### Task brief
Return only the lines from the top of the data down to the one that holds "[53,1241,90,1252] 2.19.8 ->", both included, without any pictures.

### Supplied data
.....
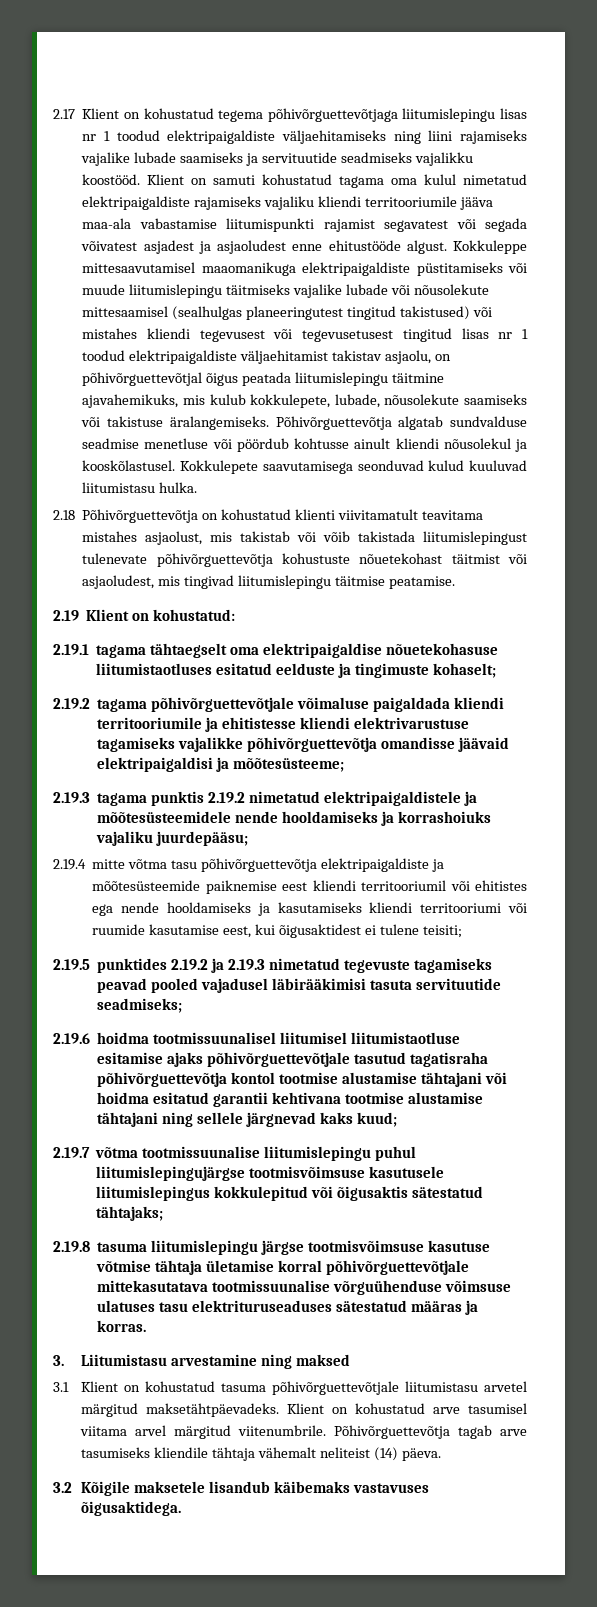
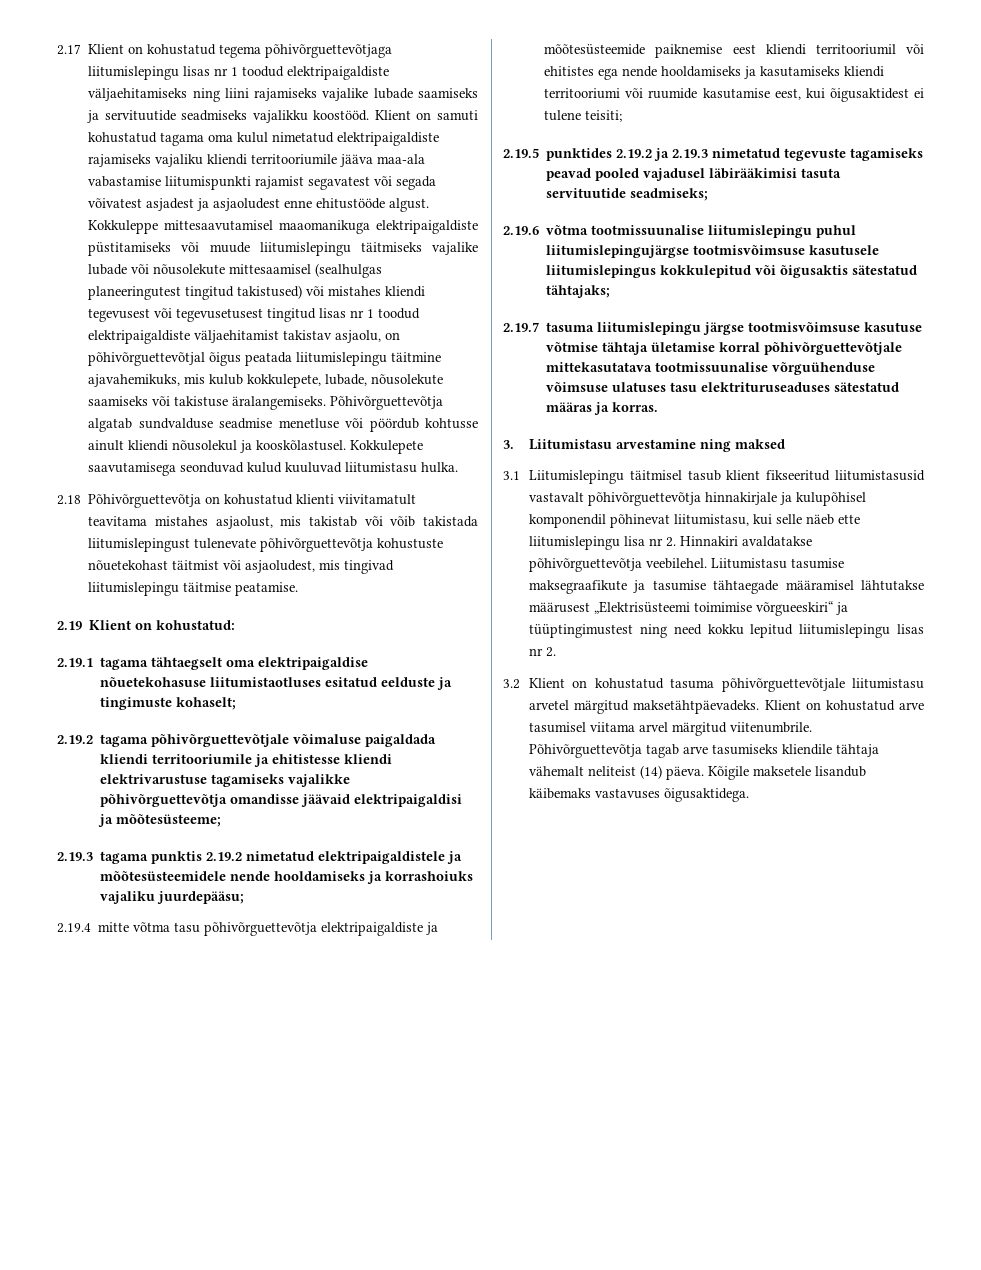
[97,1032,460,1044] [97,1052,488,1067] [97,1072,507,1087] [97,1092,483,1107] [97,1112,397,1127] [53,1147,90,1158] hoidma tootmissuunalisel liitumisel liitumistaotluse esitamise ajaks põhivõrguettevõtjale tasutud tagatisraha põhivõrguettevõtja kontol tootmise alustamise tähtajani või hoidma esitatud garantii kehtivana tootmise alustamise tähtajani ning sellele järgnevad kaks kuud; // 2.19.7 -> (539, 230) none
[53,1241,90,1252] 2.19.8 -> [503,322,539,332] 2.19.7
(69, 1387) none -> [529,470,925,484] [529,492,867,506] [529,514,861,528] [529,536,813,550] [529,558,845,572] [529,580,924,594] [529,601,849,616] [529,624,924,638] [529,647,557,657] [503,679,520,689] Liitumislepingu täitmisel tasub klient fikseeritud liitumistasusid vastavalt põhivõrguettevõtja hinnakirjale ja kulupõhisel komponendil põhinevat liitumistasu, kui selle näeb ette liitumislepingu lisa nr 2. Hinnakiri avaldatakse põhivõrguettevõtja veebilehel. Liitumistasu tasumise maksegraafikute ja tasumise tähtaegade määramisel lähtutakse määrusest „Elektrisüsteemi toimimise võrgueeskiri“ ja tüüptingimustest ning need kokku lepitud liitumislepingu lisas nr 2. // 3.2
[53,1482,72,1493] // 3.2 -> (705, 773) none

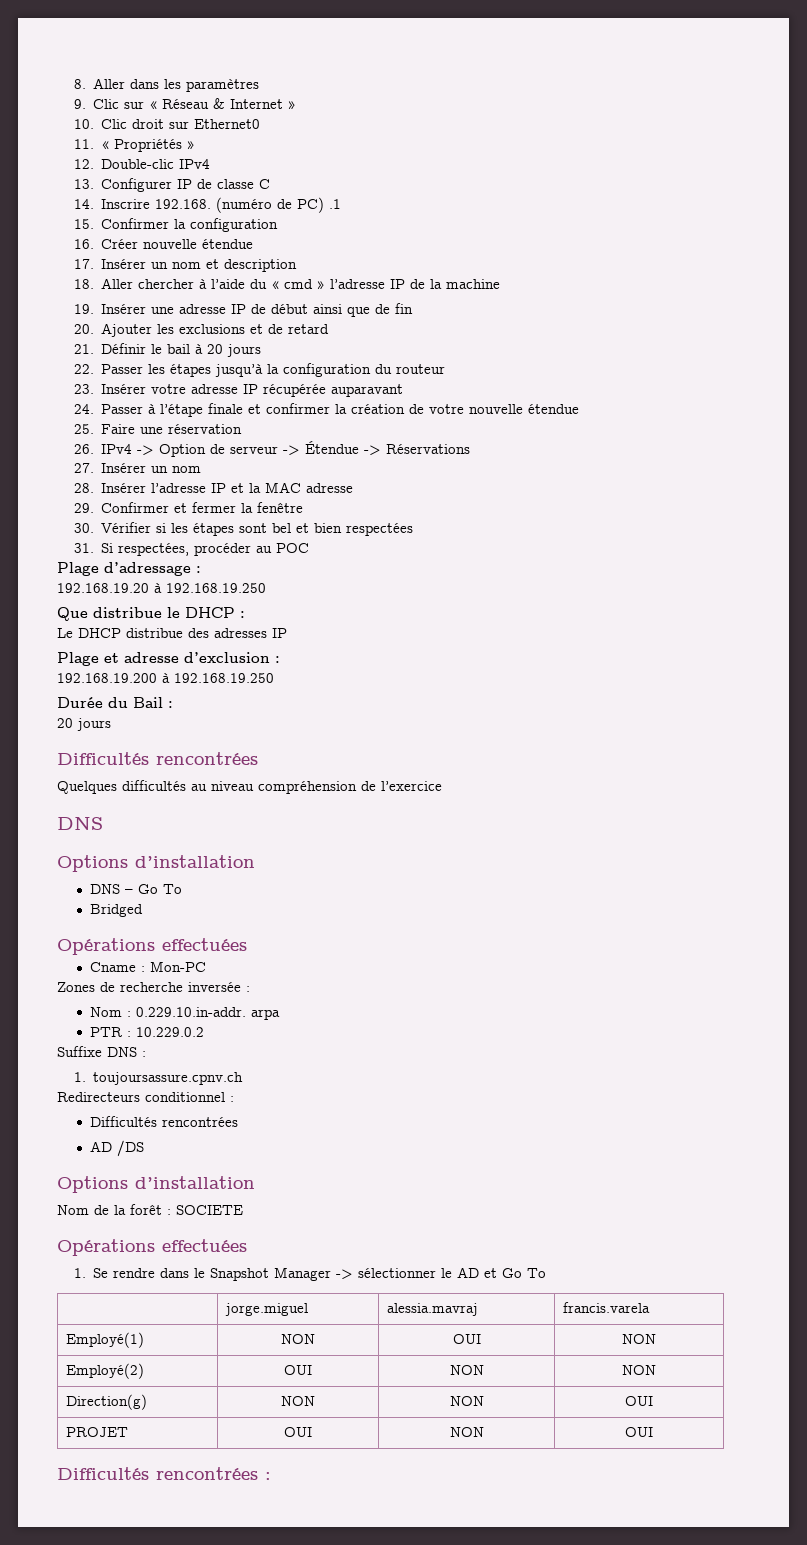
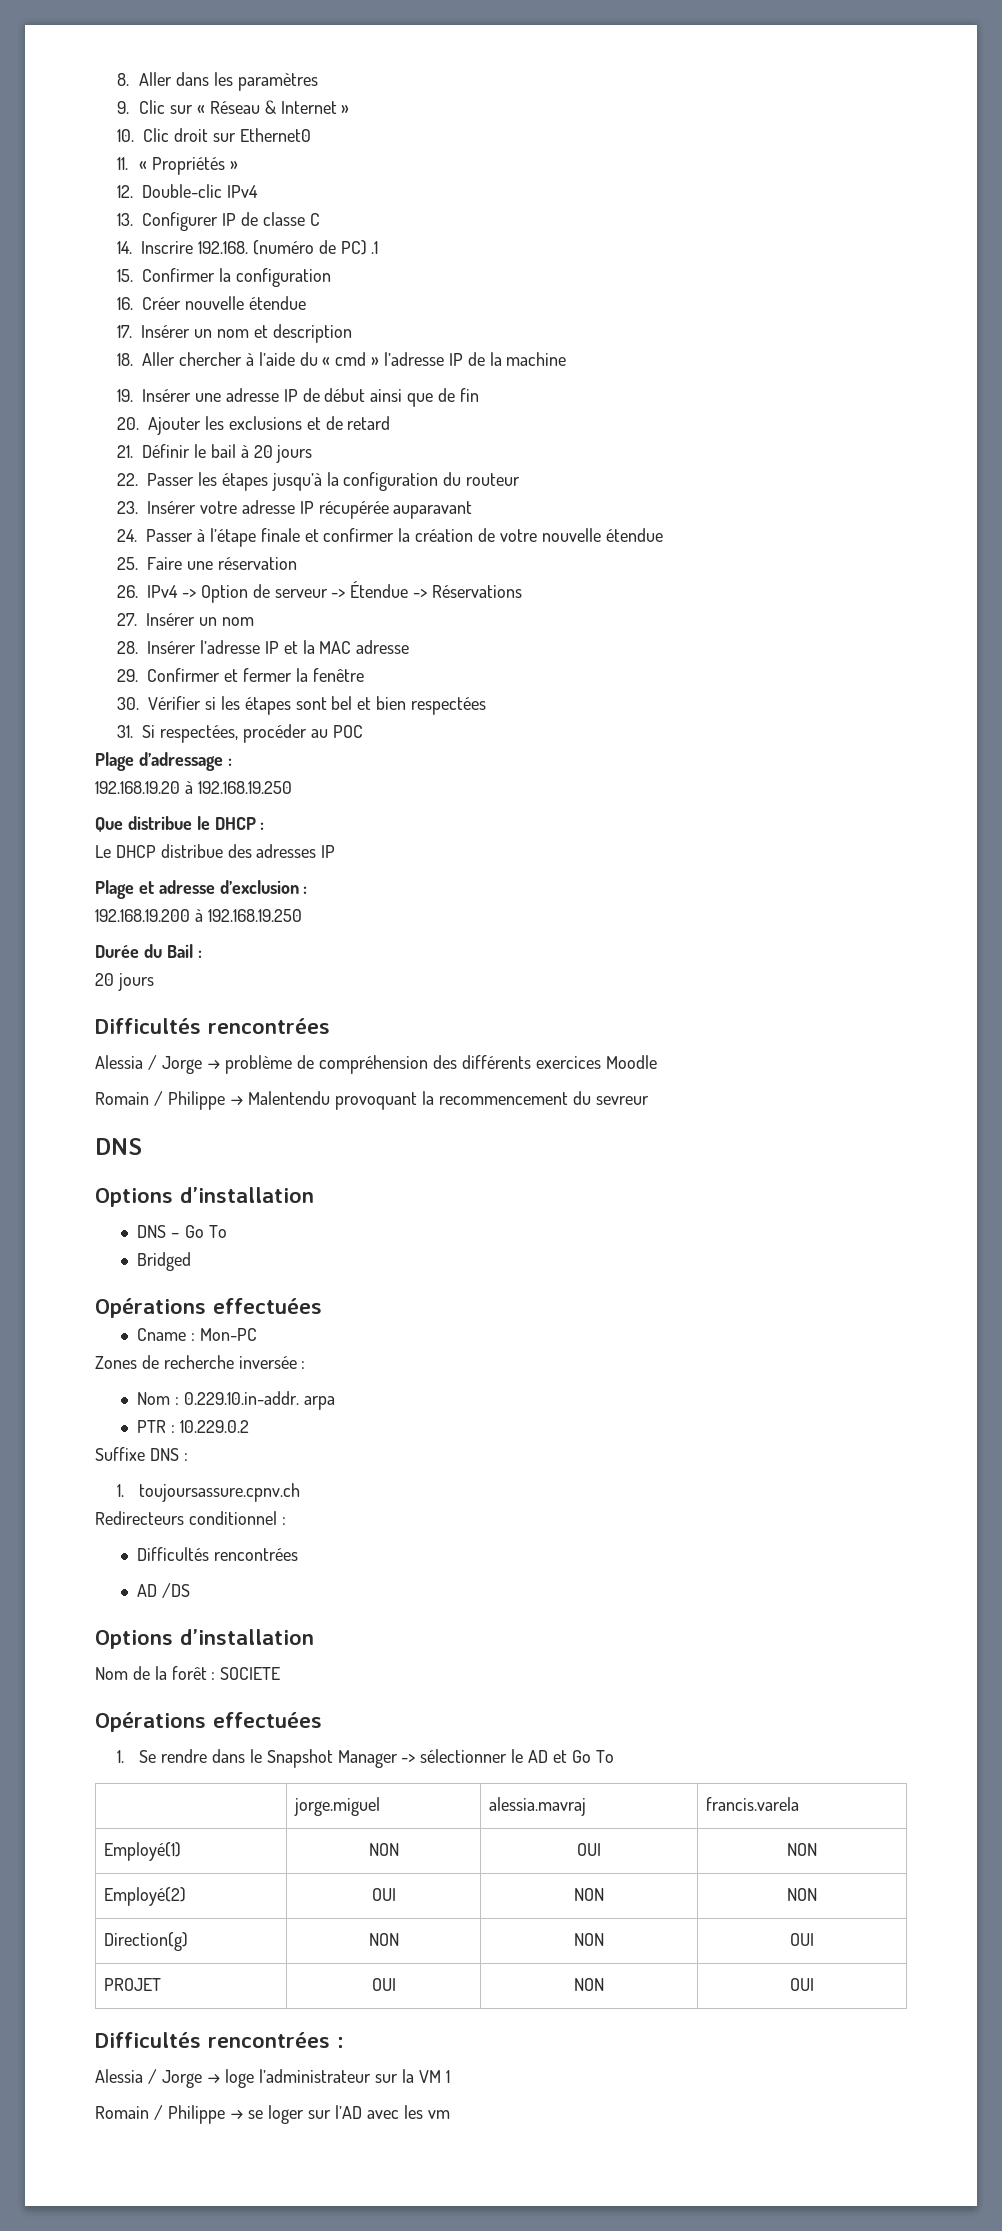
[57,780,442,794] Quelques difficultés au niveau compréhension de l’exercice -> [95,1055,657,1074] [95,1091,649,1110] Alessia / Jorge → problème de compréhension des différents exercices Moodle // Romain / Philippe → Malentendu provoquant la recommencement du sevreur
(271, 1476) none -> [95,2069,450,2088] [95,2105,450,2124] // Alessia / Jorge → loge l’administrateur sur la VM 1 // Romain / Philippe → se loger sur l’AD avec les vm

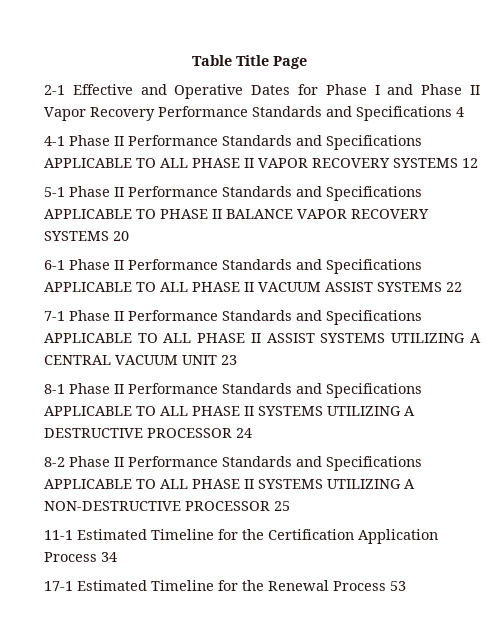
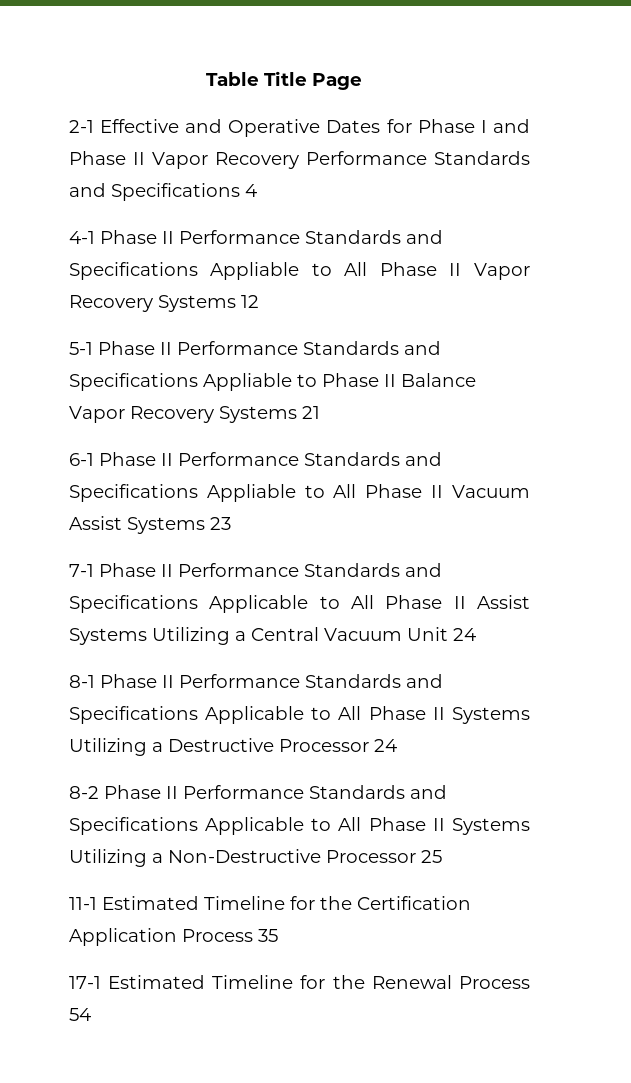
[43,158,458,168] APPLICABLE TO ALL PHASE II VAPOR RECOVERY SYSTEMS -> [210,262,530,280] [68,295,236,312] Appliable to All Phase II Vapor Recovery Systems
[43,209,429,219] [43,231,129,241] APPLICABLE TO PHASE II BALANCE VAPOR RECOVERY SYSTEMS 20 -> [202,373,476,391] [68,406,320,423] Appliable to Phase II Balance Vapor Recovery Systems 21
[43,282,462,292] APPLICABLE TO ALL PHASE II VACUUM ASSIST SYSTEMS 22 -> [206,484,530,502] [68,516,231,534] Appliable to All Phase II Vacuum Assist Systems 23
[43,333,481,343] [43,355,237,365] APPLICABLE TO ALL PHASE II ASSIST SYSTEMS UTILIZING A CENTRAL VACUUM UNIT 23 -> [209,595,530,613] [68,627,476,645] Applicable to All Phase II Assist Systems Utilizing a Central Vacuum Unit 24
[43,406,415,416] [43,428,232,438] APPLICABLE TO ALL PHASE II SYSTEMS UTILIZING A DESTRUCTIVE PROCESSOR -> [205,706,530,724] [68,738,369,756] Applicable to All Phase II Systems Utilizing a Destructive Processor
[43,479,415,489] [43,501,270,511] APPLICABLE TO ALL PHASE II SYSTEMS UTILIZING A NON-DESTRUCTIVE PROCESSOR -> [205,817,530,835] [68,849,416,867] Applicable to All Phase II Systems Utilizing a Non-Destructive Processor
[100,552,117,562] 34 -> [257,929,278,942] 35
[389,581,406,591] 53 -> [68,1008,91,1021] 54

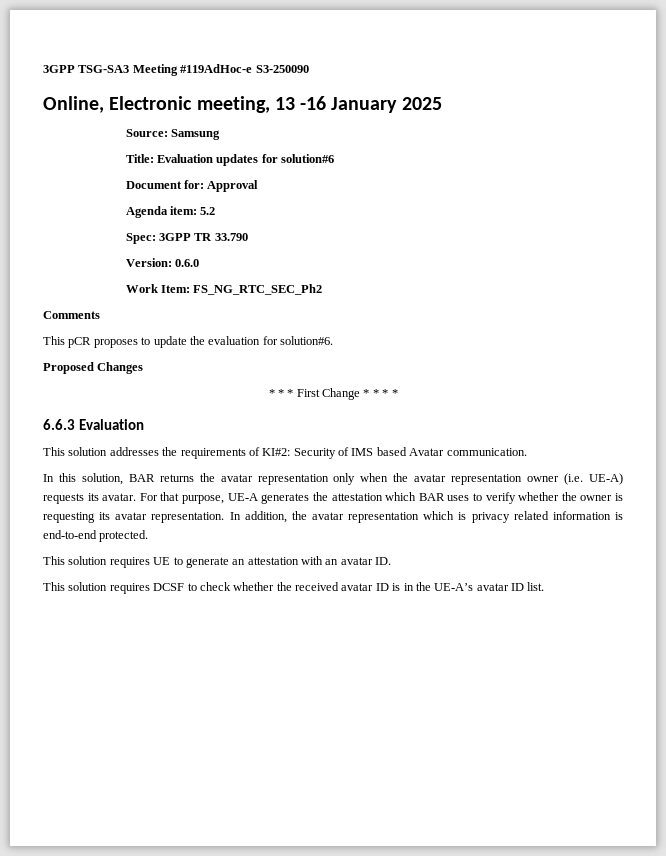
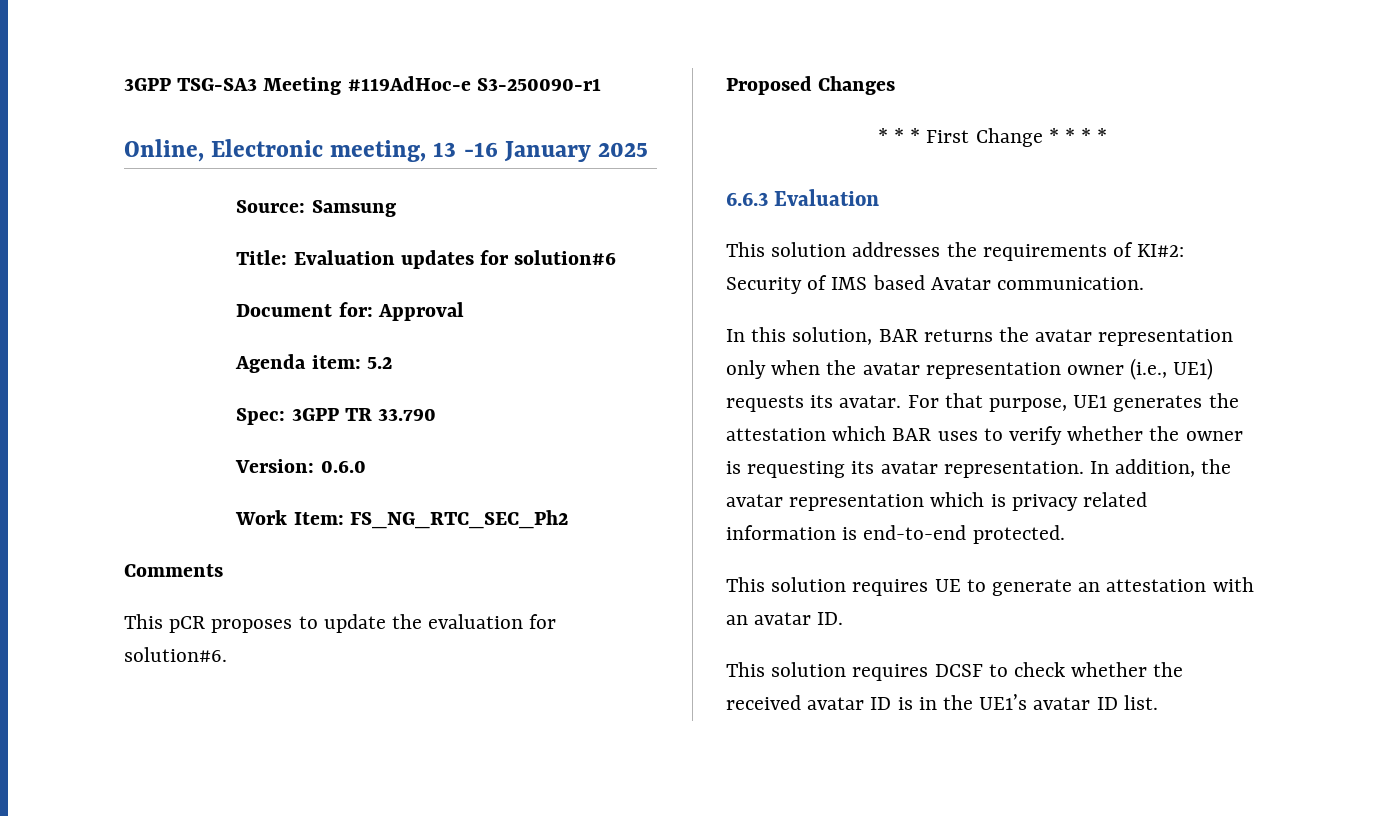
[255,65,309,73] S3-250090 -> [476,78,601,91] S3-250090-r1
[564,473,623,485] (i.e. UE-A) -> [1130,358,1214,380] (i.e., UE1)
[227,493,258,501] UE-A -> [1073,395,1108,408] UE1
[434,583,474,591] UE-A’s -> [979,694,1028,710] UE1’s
.....
### Task answer
[97,1032,460,1044] [97,1052,488,1067] [97,1072,507,1087] [97,1092,483,1107] [97,1112,397,1127] [53,1147,90,1158] hoidma tootmissuunalisel liitumisel liitumistaotluse esitamise ajaks põhivõrguettevõtjale tasutud tagatisraha põhivõrguettevõtja kontol tootmise alustamise tähtajani või hoidma esitatud garantii kehtivana tootmise alustamise tähtajani ning sellele järgnevad kaks kuud; // 2.19.7 -> (539, 230) none
[53,1241,90,1252] 2.19.8 -> [503,322,539,332] 2.19.7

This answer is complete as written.